Recently someone began targeting my XOOPS sites and I am lost as to how they are getting in. I am running XOOPS 2.0.18.2, have installed Protector on all sites, have register_globals and allow_url_fopen both turned OFF.

The attacker injected an iframe with a malicious site link at the end of the file in every index.html file in every subdirectory of the site. This happened on a total of 9 of my sites. If I can't find a solution soon I will have no option but to abandon XOOPS. I hate the thought of leaving but the recovery is consuming all of my time.

2.3 probably has the solution, it takes the cache and template_c folders out of the web directory. Unfortunately with most hosts, these folders have to be 777 or wold writable in the web directory and can allow for malicious files placed in them.

This is not the fault of xoops, but the host server settings.

I didn't mean to sound like I was placing blame or pointing fingers. I apologize if it sounded that way.

I searched the directories you mentioned and could find nothing that looked suspicious reviewing the dates of all files for anything that recently changed.

The only thing I could find is all of my index.html files have been changed.

I have heard of such results on frxoops.org. There it was a site running an older version 2.0.13.2 , but yet unclear what was the vector of attack.

Which modules and versions are you using?
Avoid old notorious modules as contuedo or editors as spaw.

Check your Protector and Apache loggings for suspicious actions. Try to relate loggings with date of modified files. Follow the trail by the IP, the browser signatures and typical accesses.
Try to identify the module or script that provided entry to the malicious hacker and let us know.
Take backups and compare them to identify changed files and database tables.

Block suspected IP's their net from within Apache (.htaccess). (There is no need or benefit that the whole world should have access to your sites!)

Change all your admin passwords for XOOPS, Site admin access and MySQL and check all admin users and groups for these.

Apart from XOOPS, there can be some server vulnarabilities as well: Is directory listing switched off? Is your MySQL port closed on the servers? Is your hosting company using updated software for the servers?

I know you are a bit disappointed in XOOPS right now, but other CMS have also their share: eg to mention one: for Joomla was a major security warning just a few weeks ago.

Problem with open source is that everyone can read the source and exploit its weakness. The good news is that everyone can improve the code and learn from mistakes and we (the good guys) are with more.

Quote:

This is the first place to look, and as jdseymour says, ask your hosting company for help in securing the server

Thanks guys for the advice. I was tired and frustrated last night. Venting is over now I am ready to knuckle down and figure out what's going on.

The one thing I found interesting is I have one site running XOOPS 2.2.6 that was not affected.

I am inclined to believe the problem is in one of the modules I am using so I am going to systematically repair and upgrade each site to XOOPS 2.3.0.

I do have one more question. I have a couple of protector log entries that indicate the user was using DOS and nothing appears in the description column. Could this be the offender?

Quote:2.2.X rules! I have them too!
Quote:You have to relate the times in the Protector logs with the Apache logs. Also that you have an overview to several sites may help to pinpoint the attack vector.

I have located the offender, according to whois the IP is out of russia

91.151.195.102

The avenue of attack began with my sites that were still on XOOPS 2.0.16 and as the attacks progressed somehow the perpetrator gained access to ftp.

I do believe the issue of vulnerability has now been solved with upgrading to XOOPS 2.3 and I should add that I found Protector and the logging it provides to be an immense help in sorting this all out.

I also want to thank everyone for their advice and putting up with my frustration.

A little more work cleaning things up and I can get back to module development which is what I really enjoy.

Quote:The FTP is server related.

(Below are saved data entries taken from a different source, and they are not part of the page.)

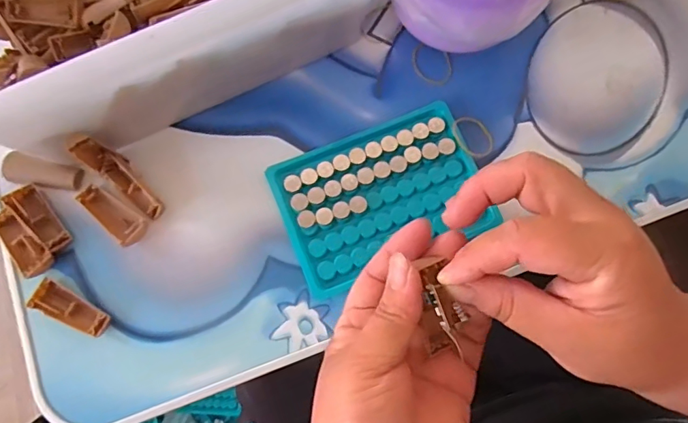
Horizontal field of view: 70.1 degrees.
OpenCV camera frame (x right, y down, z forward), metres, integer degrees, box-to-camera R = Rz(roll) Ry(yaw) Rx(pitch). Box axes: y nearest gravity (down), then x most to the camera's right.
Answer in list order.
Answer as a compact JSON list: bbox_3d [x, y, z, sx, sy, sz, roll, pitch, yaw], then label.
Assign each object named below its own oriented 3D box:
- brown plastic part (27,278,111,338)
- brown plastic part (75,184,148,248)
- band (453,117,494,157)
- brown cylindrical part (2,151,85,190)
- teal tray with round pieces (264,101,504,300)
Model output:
[{"bbox_3d":[-0.172,0.061,0.308,0.049,0.012,0.019,23,79,5],"label":"brown plastic part"},{"bbox_3d":[-0.153,0.002,0.323,0.050,0.008,0.020,39,81,8],"label":"brown plastic part"},{"bbox_3d":[0.088,-0.051,0.333,0.027,0.004,0.031,-17,75,-21],"label":"band"},{"bbox_3d":[-0.200,-0.026,0.322,0.049,0.019,0.014,8,78,2],"label":"brown cylindrical part"},{"bbox_3d":[0.024,-0.011,0.323,0.130,0.012,0.092,-22,79,-4],"label":"teal tray with round pieces"}]

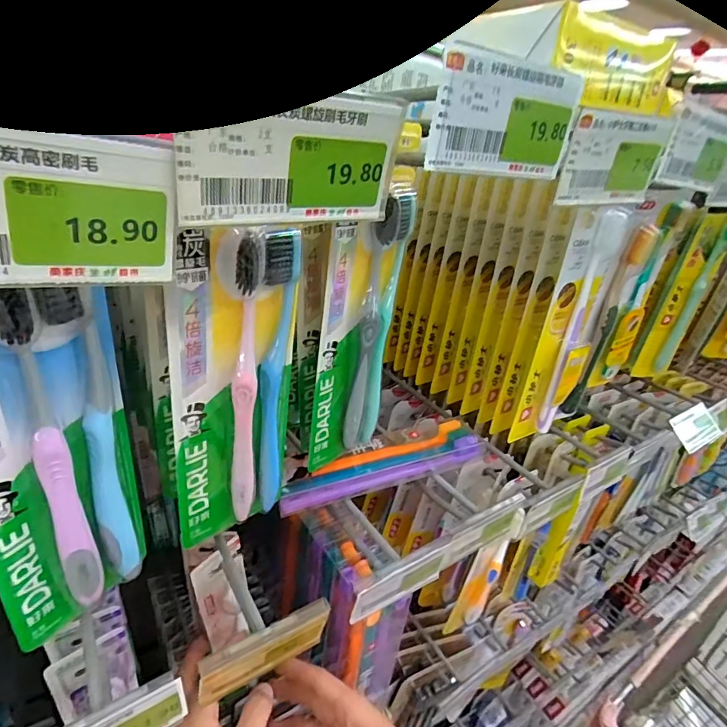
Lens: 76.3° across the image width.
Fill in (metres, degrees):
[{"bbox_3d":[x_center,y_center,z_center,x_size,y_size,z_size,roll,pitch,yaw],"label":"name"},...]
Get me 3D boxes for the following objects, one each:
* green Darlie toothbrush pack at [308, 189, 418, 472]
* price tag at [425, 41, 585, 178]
[{"bbox_3d":[-0.004,-0.012,0.300,0.018,0.176,0.061,27,34,32],"label":"green Darlie toothbrush pack"},{"bbox_3d":[0.058,-0.097,0.184,0.076,0.039,0.004,-11,33,-31],"label":"price tag"}]

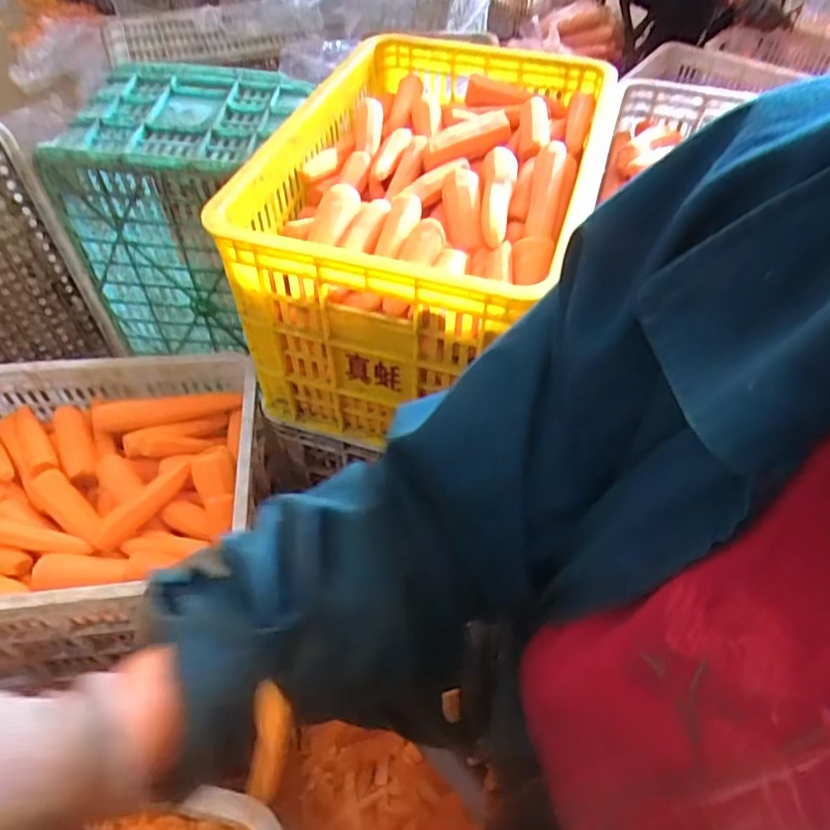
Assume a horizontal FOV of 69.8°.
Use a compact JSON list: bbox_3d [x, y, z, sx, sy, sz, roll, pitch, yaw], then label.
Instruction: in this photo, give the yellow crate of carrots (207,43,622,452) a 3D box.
[{"bbox_3d":[0.026,-0.248,0.797,0.336,0.276,0.539,18,54,12],"label":"yellow crate of carrots"}]

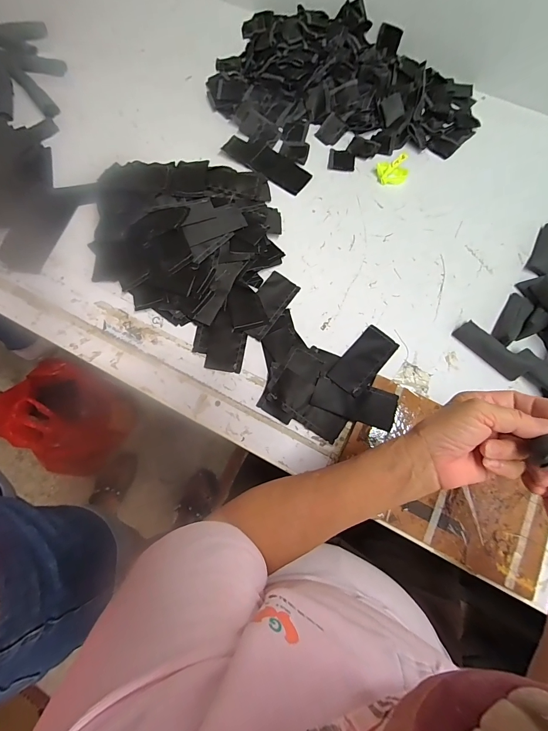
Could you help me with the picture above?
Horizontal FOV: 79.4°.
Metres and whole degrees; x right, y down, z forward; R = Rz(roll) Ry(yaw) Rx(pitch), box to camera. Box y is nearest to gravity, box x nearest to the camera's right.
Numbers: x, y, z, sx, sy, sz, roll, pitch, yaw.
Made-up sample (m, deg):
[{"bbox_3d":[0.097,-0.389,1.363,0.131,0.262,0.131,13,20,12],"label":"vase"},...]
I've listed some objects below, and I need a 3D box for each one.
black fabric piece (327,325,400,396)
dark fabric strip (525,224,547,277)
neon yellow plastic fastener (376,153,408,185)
[{"bbox_3d":[0.135,-0.009,0.497,0.054,0.011,0.114,42,75,12],"label":"black fabric piece"},{"bbox_3d":[0.459,-0.192,0.549,0.039,0.029,0.106,28,73,9],"label":"dark fabric strip"},{"bbox_3d":[0.218,-0.355,0.599,0.055,0.034,0.034,-7,71,-3],"label":"neon yellow plastic fastener"}]

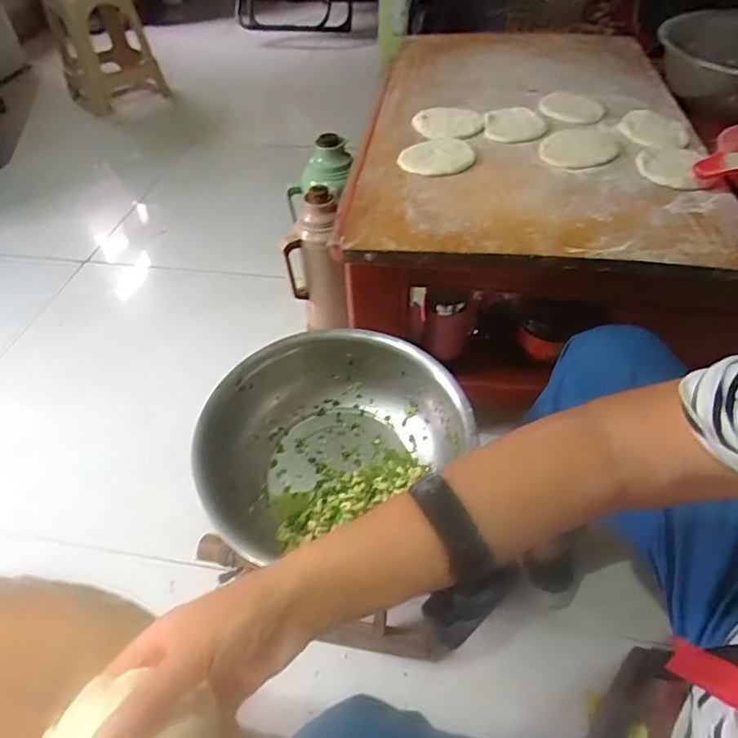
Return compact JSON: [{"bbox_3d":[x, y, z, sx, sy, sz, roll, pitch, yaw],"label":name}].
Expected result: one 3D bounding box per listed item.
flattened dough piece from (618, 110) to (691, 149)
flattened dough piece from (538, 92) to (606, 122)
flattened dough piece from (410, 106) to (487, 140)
[{"bbox_3d":[0.451,-0.383,0.831,0.113,0.008,0.099,-10,58,-13],"label":"flattened dough piece"},{"bbox_3d":[0.342,-0.440,0.879,0.102,0.015,0.099,6,47,8],"label":"flattened dough piece"},{"bbox_3d":[0.130,-0.399,0.847,0.108,0.018,0.093,-6,47,-3],"label":"flattened dough piece"}]

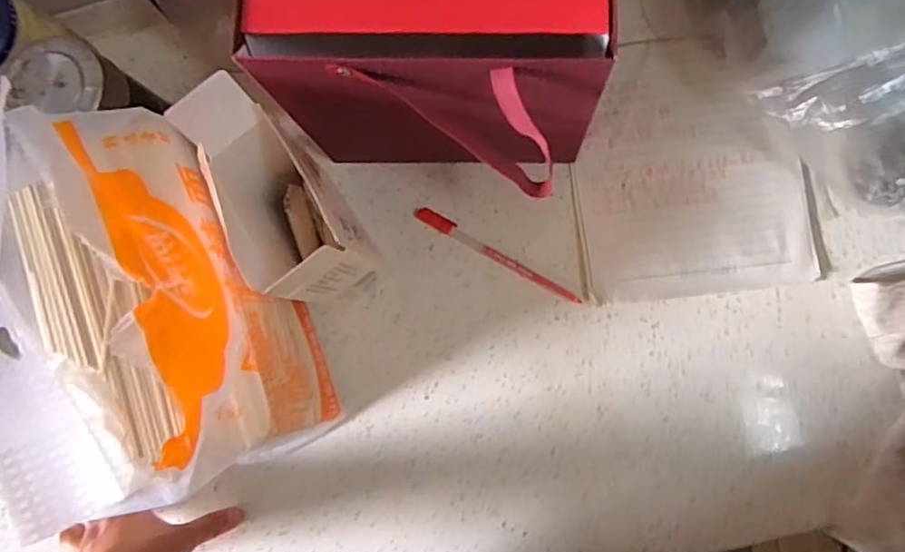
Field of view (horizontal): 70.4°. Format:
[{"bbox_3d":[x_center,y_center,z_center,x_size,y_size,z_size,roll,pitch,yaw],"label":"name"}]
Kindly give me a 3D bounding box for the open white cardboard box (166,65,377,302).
[{"bbox_3d":[-0.114,-0.047,0.472,0.056,0.203,0.131,-33,83,1],"label":"open white cardboard box"}]

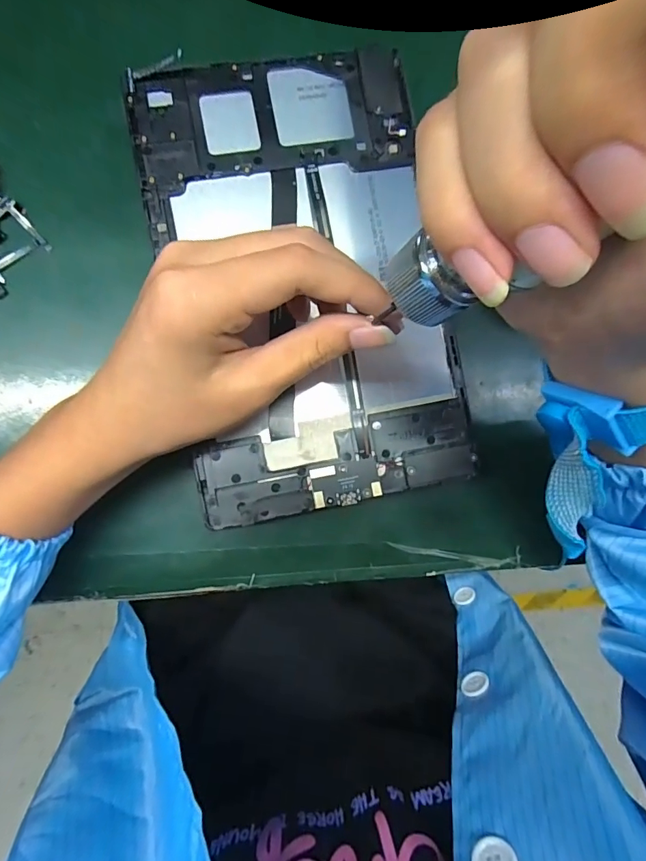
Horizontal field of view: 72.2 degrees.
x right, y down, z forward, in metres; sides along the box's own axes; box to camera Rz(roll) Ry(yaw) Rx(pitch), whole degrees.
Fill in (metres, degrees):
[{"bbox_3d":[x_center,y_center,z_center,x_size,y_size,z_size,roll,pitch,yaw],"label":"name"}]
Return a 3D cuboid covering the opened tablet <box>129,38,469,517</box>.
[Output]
[{"bbox_3d":[-0.008,-0.080,0.235,0.145,0.011,0.237,-10,88,-7],"label":"opened tablet"}]

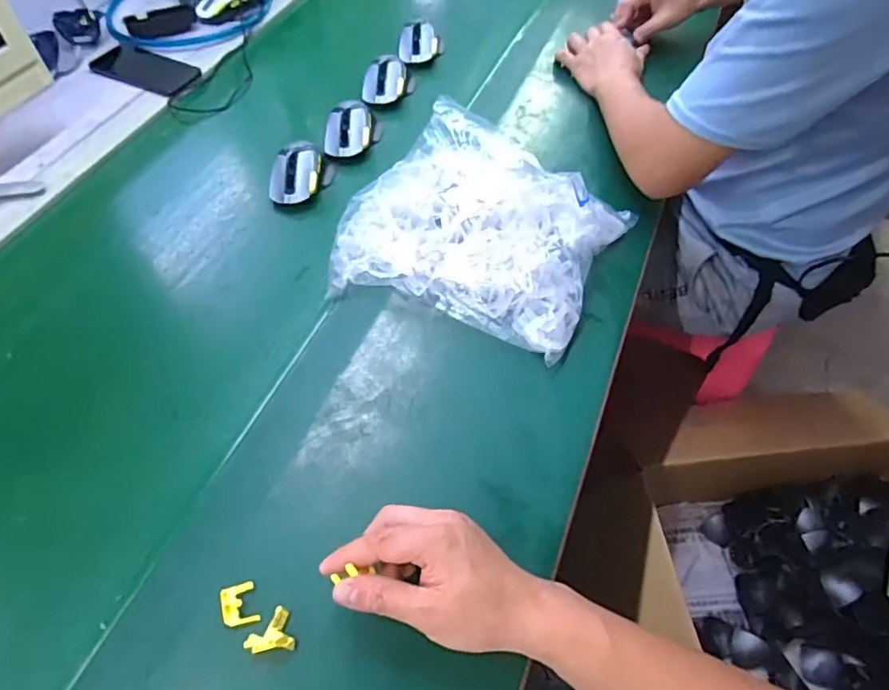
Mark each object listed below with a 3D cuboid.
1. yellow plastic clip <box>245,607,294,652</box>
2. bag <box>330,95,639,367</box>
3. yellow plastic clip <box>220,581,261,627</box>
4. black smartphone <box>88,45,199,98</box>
[{"bbox_3d":[-0.133,0.219,0.435,0.034,0.015,0.030,-14,57,-12],"label":"yellow plastic clip"},{"bbox_3d":[0.044,-0.143,0.674,0.302,0.053,0.304,25,58,15],"label":"bag"},{"bbox_3d":[-0.159,0.202,0.446,0.025,0.010,0.030,-14,57,-12],"label":"yellow plastic clip"},{"bbox_3d":[-0.461,-0.425,0.888,0.168,0.007,0.078,22,57,12],"label":"black smartphone"}]

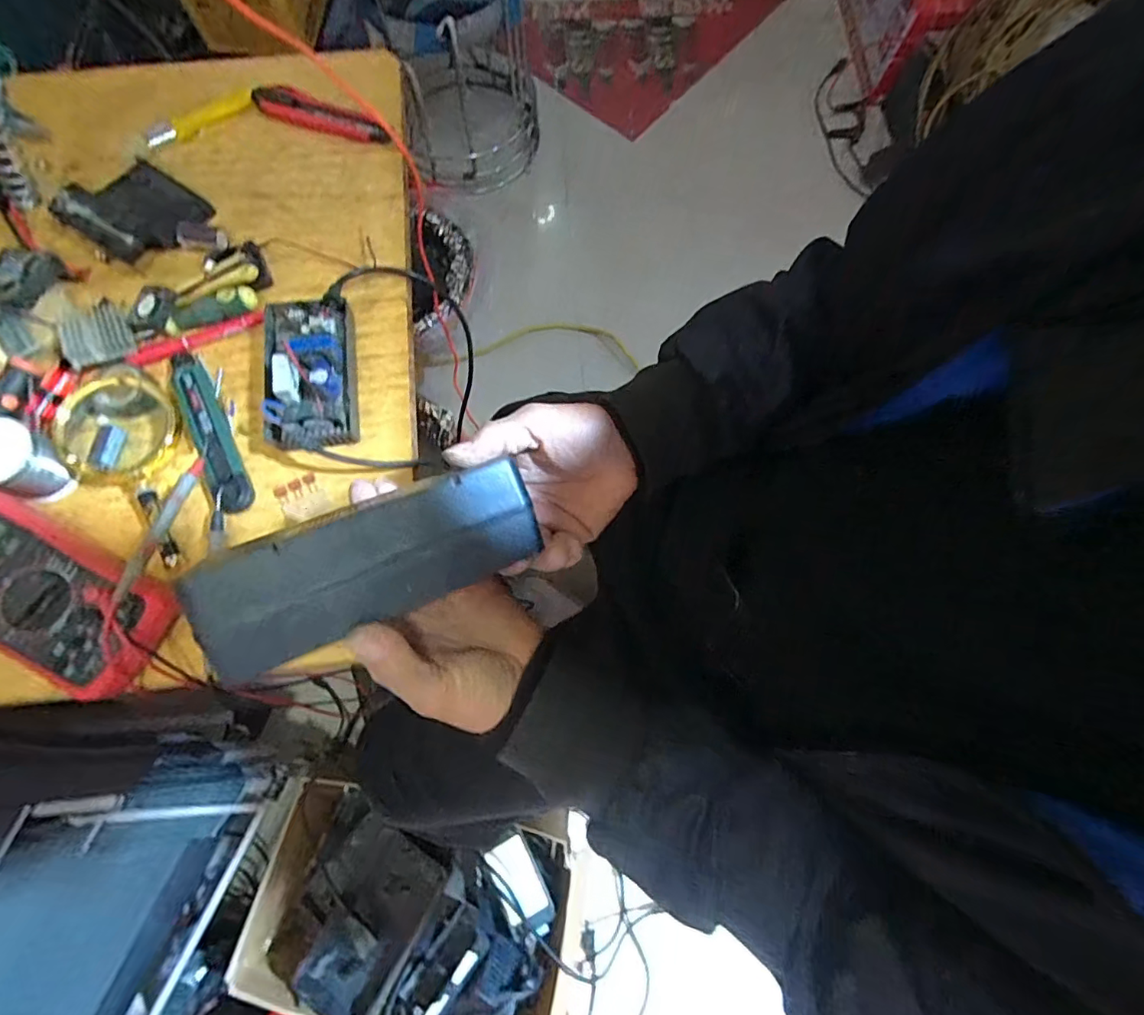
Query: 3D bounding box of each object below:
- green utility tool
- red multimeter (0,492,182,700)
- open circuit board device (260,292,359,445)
[{"bbox_3d":[-0.312,-0.068,0.451,0.027,0.013,0.156,-28,77,-8],"label":"green utility tool"},{"bbox_3d":[-0.388,0.065,0.392,0.185,0.052,0.087,26,76,7],"label":"red multimeter"},{"bbox_3d":[-0.226,-0.115,0.449,0.071,0.047,0.140,-9,75,-3],"label":"open circuit board device"}]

How could they have access to it trough XOOPS?

This attack is nothing to do xoops.

I had it on 30 sites which i had.

This is how it was done.

I down loaded a nulled programme to have a look at and unknowingly injected my ftp connection with a virus which did the following.

1) Once i loaded up the ftp programme either using a software or through windows the virus became active.
2) The virus then had access to each and every site that had a user name and password stored in the memory of my local machine.

3) It then proceeded to attatch a <script> to each and every file on the servers no matter even if they were on different servers.
4) It affected all index.html, login.php, admin.php files.

Easiest solution is scan your computer because it was you that actually infected all your sites by using this so called free software.

A very timeous lesson learned by me.

Even when I checked each file and deleted the problem piece of script. When I uploaded a clean file the virus simply attached its self to the clean up load.